Paradoxical conflict

Senator Clark’s defeat by Attorney General Roy McKittrick emphasized a paradoxical internal conflict In the Democratic Party which is very pleasing to Republicans.

McKittrick was running on a pro-Roosevelt platform calling attention to Senator Clark’s alleged isolationism and his frequent differences with the president. The CIO’s Political Action Committee worked for McKittrick. Seemingly the primary resulted in a victory for the New Deal elements in the state Democracy.

But the President’s personally-selected National Chairman, Robert Hannegan, was for Senator Clark. So was Mr. Roosevelt’s running mate. Senator Truman. And the CIO was forced to back McKittrick very cautiously, so that, If Clark had won, the PAC would not have been on bitter record against a candidate (Mr. Clark) whom it would then have had to rapport in order to help hold down the Dewey-Bricker vote in Missouri.

Intense fight

McKittrick got enough votes out of this cross-current to win the nomination, but many observers feel that he will make a weaker candidate, in November, than Senator Clark would have been, and that the Roosevelt-Truman ticket will be the loser because of the New Deal CIO victory in the primaries.

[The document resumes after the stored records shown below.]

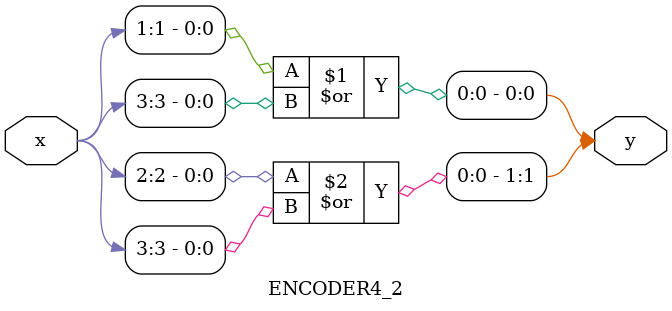
<source format=v>
`timescale 10ns / 1ps
module ENCODER4_2(
    input [3:0] x,
    output [1:0] y
    );
    assign y[0]=x[1]|x[3];
    assign y[1]=x[2]|x[3];
endmodule

</source>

On the Republican side the fight between Governor Donnell and Committeeman Mattingly’s organization was intense and acrimonious. It was so bad, indeed, that at the state convention last spring, the Republican Governor was given no part – not so much as a courtesy introduction – in his own party’s proceedings.

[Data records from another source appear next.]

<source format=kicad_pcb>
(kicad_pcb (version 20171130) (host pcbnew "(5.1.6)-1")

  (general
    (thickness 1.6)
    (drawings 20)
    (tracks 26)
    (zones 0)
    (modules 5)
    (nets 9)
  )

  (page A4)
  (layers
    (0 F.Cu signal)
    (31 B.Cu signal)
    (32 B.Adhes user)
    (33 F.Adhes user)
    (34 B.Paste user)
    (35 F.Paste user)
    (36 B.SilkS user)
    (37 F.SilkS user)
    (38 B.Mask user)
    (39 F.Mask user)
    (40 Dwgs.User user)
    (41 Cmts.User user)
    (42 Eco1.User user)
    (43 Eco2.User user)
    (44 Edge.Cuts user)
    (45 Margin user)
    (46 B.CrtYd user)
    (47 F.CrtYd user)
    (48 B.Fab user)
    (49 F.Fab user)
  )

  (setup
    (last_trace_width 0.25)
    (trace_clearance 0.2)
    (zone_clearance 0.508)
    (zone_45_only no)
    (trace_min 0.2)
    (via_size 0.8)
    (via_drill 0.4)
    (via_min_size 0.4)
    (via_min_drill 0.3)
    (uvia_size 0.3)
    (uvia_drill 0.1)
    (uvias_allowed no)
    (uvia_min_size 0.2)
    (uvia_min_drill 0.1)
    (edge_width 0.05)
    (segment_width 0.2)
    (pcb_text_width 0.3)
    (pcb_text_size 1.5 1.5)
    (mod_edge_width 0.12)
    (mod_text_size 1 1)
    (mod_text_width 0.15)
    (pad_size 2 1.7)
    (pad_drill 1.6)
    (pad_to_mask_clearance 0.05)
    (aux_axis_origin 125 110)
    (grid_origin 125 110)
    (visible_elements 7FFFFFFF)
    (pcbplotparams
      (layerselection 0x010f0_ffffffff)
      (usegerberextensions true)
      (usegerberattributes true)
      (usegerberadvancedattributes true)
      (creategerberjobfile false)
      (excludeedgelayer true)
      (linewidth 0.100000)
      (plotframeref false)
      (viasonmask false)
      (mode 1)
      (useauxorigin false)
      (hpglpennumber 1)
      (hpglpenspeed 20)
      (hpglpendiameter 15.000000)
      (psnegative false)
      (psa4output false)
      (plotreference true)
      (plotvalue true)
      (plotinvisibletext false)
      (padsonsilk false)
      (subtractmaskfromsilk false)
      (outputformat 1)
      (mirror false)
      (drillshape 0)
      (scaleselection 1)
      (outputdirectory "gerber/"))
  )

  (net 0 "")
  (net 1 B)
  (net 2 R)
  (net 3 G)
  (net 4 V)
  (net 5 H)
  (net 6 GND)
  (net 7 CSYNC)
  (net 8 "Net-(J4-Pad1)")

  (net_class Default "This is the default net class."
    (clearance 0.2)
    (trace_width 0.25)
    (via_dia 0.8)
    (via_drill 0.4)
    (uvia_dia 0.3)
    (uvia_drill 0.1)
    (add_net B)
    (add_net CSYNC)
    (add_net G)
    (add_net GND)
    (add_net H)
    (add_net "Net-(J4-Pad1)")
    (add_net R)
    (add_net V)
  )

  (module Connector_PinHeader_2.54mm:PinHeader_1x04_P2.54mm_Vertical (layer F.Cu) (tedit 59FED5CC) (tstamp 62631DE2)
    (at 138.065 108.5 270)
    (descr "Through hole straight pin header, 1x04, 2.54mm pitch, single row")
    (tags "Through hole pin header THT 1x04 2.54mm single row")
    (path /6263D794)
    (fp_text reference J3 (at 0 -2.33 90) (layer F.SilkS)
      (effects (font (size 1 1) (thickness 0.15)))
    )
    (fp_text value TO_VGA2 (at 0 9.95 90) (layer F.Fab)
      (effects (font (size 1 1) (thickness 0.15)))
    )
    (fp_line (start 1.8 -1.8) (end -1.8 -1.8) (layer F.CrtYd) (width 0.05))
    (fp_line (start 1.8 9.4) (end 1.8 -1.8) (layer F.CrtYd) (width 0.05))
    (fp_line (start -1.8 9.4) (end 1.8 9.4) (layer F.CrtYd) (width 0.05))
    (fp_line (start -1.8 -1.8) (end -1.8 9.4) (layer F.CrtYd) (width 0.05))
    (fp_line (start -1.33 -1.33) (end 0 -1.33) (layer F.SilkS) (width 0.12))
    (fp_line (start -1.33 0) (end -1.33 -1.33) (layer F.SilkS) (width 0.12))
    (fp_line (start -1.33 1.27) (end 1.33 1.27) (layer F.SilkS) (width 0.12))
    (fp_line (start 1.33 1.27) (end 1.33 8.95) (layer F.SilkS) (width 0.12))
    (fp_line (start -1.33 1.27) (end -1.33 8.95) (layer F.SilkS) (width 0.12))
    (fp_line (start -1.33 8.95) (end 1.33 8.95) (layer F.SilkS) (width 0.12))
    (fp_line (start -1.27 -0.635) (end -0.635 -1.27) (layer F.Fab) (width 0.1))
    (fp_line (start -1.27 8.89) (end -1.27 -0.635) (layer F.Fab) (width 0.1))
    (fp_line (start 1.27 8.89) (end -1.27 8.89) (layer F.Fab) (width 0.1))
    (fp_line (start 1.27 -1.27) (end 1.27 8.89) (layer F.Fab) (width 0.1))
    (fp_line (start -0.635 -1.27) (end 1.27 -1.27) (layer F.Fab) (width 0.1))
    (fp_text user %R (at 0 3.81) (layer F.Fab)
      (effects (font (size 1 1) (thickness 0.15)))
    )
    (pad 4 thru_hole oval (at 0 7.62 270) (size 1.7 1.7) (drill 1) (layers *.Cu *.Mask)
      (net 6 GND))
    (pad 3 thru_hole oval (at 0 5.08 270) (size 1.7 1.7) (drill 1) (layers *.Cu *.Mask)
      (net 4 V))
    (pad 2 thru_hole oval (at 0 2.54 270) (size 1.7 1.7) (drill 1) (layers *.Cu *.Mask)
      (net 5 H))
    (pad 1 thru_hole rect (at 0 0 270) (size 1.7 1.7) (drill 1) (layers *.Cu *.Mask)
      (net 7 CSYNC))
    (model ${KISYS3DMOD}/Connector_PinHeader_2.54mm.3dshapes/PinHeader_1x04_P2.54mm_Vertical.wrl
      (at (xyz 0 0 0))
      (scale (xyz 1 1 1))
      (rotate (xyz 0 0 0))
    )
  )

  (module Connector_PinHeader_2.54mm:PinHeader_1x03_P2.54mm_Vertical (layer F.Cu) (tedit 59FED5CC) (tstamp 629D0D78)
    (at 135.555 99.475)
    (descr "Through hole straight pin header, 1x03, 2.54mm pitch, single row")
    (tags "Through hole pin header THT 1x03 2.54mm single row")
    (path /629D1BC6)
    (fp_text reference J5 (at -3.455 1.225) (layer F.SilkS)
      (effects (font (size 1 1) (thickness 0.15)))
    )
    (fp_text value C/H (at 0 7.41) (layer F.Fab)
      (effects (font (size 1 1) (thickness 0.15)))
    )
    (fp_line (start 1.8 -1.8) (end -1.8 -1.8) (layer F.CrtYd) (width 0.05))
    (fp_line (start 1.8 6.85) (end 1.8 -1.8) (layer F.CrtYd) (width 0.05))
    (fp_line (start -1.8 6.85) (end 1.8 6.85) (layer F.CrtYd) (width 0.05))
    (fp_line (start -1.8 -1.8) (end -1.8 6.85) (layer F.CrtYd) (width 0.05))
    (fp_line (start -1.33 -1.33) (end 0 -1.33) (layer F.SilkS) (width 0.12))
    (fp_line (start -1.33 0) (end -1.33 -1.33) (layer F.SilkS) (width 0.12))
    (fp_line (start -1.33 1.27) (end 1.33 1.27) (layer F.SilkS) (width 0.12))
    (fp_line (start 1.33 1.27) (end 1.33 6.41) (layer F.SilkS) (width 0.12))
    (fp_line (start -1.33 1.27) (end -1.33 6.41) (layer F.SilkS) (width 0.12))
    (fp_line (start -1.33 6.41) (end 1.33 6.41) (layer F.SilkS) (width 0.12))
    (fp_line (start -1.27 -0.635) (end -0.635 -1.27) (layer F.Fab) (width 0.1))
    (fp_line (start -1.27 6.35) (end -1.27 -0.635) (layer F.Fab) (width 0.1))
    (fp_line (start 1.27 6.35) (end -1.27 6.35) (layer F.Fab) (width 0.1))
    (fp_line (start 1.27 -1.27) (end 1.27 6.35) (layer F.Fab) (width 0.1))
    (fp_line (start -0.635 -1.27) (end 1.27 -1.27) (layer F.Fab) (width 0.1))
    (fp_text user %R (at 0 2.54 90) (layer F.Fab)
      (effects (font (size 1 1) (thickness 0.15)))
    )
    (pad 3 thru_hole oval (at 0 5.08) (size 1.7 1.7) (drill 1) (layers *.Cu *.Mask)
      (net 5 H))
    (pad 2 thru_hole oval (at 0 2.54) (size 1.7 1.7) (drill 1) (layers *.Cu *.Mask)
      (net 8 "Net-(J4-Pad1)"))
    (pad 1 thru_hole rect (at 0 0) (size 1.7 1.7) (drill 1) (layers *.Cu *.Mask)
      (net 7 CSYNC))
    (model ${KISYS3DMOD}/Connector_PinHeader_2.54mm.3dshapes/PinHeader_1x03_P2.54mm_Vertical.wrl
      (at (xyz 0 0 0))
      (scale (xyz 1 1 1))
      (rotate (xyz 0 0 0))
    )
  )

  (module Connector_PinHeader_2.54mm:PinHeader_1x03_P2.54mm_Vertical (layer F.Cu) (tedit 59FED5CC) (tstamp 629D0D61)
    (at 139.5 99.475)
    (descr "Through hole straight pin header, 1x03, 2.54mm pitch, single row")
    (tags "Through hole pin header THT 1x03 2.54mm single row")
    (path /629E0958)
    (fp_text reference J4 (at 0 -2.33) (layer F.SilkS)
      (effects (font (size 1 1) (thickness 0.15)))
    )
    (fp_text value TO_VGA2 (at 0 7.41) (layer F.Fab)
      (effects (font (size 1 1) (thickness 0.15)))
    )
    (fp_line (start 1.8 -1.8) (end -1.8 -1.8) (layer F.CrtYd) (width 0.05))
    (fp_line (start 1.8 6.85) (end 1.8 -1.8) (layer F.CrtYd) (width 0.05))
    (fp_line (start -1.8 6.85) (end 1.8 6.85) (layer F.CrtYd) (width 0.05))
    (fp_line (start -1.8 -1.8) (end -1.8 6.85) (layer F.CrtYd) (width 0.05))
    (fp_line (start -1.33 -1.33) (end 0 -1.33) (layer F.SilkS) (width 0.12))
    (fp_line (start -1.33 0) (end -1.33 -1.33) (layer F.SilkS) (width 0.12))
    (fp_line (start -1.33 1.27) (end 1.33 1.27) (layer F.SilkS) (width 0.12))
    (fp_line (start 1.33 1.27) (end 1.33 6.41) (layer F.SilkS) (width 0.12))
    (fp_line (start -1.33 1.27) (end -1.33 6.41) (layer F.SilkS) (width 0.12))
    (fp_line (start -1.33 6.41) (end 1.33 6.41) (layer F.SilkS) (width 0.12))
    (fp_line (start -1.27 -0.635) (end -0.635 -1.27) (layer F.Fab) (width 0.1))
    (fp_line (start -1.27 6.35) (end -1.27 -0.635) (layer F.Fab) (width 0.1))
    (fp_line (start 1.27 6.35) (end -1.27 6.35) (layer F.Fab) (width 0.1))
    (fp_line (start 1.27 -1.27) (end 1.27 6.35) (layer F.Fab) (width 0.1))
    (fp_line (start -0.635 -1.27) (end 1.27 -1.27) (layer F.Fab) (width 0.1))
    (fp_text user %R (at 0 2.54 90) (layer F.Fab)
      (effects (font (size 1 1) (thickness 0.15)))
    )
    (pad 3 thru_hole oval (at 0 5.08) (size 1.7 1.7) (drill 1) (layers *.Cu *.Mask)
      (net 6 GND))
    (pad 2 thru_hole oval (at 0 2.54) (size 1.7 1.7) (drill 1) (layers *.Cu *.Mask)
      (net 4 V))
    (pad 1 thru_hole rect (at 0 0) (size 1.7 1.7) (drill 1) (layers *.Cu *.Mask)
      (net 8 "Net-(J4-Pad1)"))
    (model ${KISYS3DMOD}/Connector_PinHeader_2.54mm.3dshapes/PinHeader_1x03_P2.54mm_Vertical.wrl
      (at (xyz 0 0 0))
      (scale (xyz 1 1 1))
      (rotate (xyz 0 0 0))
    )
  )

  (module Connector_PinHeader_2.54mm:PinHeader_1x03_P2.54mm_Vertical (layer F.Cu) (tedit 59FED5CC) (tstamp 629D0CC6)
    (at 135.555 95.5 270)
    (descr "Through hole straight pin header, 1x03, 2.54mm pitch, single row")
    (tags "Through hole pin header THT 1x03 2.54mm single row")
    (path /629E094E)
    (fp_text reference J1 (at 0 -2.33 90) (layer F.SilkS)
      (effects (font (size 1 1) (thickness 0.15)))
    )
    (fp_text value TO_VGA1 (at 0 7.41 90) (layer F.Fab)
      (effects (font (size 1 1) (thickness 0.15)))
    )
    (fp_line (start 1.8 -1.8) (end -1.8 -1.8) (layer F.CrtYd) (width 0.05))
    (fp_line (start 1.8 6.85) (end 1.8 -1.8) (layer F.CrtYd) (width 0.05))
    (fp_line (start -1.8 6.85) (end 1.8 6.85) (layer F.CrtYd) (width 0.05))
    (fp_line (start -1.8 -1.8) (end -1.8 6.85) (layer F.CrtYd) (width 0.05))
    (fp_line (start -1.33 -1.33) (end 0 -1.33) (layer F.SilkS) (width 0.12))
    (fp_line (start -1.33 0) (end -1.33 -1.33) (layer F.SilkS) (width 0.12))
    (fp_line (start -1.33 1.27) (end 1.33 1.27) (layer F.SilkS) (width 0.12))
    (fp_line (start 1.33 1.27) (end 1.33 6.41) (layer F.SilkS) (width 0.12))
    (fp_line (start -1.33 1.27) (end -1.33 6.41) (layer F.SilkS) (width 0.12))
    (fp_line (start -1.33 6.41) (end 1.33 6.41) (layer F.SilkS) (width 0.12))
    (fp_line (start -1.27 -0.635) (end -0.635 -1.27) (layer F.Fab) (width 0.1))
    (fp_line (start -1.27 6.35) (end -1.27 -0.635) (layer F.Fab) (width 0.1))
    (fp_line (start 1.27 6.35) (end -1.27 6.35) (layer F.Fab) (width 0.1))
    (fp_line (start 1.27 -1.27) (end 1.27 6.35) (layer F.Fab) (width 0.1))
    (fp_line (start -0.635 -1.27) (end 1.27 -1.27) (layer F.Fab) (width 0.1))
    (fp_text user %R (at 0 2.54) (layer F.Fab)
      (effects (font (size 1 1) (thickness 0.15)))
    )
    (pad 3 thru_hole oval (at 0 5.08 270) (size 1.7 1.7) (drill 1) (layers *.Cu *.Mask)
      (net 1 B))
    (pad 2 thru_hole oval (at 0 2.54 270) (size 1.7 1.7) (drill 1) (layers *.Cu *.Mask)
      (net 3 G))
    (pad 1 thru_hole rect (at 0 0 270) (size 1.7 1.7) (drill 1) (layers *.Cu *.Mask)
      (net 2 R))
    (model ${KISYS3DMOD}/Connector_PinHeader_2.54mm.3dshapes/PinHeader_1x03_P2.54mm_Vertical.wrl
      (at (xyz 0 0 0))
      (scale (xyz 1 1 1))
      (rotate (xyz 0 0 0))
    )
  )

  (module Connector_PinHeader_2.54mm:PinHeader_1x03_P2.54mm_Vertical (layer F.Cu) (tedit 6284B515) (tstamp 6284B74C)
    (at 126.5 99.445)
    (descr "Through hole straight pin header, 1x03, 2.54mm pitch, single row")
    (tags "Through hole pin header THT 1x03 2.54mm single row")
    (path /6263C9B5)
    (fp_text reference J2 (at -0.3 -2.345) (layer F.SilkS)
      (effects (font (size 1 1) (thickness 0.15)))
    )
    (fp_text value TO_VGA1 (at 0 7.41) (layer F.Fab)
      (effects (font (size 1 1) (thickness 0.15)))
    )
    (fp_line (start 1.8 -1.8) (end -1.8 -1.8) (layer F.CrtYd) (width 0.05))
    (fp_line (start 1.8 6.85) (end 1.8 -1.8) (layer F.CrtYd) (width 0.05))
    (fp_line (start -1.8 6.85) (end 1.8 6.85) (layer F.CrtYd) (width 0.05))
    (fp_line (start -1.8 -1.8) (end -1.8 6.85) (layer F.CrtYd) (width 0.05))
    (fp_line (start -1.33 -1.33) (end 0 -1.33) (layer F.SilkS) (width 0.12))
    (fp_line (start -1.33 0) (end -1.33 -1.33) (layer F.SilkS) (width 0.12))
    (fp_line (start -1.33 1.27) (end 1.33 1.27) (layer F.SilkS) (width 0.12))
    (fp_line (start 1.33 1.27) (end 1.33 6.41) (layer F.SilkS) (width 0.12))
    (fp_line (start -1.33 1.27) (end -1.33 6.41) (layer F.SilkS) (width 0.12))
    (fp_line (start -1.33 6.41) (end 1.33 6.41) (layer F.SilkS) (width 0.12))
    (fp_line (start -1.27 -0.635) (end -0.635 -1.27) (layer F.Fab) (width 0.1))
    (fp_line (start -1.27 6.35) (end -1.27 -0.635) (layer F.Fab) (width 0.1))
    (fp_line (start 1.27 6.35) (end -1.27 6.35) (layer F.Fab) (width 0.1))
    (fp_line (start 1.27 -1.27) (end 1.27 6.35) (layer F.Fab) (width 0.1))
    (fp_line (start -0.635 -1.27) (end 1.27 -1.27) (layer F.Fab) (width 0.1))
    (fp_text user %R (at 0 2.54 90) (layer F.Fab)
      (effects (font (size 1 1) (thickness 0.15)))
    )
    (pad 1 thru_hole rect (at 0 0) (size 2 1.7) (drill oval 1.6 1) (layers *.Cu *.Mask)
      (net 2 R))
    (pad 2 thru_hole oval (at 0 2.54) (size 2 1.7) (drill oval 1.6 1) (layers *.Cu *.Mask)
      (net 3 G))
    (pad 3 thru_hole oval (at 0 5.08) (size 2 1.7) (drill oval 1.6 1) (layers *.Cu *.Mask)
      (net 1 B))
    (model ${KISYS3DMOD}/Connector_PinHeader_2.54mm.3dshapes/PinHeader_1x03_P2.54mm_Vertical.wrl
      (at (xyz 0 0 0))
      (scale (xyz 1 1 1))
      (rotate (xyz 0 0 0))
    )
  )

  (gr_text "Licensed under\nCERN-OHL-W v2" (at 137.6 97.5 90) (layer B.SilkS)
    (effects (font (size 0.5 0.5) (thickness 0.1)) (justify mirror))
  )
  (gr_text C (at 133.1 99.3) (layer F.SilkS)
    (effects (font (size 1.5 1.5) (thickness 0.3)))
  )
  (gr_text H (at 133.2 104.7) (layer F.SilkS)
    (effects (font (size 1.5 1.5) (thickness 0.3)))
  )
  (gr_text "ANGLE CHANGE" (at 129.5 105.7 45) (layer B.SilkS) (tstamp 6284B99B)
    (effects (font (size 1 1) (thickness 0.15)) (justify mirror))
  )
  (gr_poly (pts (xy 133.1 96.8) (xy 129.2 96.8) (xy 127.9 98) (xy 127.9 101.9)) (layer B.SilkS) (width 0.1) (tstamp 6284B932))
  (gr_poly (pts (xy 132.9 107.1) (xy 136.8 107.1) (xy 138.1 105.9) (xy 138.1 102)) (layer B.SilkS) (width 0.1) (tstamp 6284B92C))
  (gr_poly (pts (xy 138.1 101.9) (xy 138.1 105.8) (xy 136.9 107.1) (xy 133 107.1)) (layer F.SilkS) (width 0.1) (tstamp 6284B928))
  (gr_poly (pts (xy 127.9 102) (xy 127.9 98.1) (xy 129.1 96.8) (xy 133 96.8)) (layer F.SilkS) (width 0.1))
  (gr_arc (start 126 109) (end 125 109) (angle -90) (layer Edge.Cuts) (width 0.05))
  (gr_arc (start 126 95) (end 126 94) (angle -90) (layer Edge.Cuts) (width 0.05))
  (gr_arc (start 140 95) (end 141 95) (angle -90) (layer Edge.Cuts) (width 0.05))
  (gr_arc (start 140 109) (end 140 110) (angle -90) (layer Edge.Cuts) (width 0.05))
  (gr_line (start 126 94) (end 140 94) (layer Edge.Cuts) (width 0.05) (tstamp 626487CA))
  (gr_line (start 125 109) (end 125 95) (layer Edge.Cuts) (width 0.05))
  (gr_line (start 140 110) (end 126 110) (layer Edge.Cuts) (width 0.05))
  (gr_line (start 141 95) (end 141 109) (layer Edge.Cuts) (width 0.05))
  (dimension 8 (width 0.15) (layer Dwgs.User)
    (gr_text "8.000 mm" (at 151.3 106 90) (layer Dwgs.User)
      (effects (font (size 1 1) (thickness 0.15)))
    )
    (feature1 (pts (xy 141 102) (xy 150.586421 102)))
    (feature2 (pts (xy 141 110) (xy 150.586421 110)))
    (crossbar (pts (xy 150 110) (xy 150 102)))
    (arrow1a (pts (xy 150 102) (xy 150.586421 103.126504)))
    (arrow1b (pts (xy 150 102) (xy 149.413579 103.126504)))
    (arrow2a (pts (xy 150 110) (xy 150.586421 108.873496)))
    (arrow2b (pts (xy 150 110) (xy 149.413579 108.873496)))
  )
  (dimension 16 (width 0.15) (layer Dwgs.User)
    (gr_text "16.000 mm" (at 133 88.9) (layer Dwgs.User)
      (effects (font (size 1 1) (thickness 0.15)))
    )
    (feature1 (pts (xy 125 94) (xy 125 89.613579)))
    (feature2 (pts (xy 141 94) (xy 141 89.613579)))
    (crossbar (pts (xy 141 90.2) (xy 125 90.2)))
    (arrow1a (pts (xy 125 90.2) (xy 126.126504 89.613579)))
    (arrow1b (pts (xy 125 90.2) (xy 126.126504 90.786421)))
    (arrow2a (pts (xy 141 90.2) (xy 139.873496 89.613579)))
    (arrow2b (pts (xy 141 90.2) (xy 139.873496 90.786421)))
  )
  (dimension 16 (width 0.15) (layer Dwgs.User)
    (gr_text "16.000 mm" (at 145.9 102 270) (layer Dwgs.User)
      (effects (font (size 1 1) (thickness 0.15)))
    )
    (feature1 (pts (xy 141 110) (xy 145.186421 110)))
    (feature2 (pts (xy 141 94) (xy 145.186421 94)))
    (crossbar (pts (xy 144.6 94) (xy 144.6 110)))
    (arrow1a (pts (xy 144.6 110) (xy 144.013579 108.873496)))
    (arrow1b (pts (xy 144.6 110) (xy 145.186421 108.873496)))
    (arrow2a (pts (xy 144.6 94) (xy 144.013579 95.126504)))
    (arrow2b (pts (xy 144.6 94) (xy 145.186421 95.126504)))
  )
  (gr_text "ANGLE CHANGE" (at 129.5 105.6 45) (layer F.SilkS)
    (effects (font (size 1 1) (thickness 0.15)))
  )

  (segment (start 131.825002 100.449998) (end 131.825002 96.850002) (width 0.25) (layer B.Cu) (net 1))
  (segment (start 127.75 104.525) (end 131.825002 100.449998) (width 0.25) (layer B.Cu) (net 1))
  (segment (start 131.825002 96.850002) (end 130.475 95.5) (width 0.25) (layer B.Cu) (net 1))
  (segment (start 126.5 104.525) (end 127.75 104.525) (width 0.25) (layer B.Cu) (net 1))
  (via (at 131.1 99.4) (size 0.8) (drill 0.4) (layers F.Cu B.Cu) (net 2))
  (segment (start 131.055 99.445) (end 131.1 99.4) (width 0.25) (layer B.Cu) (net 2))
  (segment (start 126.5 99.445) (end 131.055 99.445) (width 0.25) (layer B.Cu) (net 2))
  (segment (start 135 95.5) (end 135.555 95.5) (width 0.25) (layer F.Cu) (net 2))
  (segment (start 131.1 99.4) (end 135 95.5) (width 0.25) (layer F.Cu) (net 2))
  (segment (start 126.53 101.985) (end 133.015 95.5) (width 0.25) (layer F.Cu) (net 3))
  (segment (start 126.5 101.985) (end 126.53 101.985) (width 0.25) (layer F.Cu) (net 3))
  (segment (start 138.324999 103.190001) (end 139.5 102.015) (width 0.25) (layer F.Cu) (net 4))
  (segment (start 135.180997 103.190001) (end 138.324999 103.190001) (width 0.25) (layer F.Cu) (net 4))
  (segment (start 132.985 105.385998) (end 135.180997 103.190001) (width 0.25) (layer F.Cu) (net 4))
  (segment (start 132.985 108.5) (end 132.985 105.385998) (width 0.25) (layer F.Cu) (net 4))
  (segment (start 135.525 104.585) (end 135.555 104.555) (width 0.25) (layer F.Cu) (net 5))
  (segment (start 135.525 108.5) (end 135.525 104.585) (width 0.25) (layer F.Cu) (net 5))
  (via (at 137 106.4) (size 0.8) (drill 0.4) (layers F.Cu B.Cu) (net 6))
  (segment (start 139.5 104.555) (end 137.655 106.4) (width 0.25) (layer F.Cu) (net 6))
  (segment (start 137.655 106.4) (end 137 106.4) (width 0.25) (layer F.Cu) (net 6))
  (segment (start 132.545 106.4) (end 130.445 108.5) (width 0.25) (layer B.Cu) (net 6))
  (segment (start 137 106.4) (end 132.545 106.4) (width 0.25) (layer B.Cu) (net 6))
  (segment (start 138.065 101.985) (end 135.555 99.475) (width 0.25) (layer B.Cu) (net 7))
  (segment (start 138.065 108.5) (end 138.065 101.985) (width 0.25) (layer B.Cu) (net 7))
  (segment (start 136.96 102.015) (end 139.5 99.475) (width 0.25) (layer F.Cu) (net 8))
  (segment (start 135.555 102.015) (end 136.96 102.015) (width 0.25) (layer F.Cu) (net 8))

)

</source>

It did not, however, concern or affect allegiance to Governor Dewey. Both the Governor and the committeeman were staunch protagonists of Mr. Dewey’s nomination, which will make it the easier for them to bury the hatchet – now that each has one of the two top places on the state ticket – and pun together for party victory in November.

May shift to GOP

It was really in part because of this fight, and the strained relations it produced, that the convention of the country’s 26 Republican governors was brought to St. Louis at this time. To avoid embarrassment arising from the fight Governor Dewey, at the last minute, interpolated a visit to Springfield. Illinois, for Missouri primary day, instead of coming directly here from Pittsburgh as he had planned, and stopping in Illinois on the way home.

Missouri is the most populous of the border states, and now, as things appear to be turning out, is considered as probably the most, likely to shift this fall to the GOP electoral column.

It is not, by any means, a walkover. If it can be delivered – against the special efforts that will be made by those two eminent Democratic Missourians, vice-presidential candidate Truman and National Chairman Hannegan – the victory will be a bright feather in the caps of the Republican organization.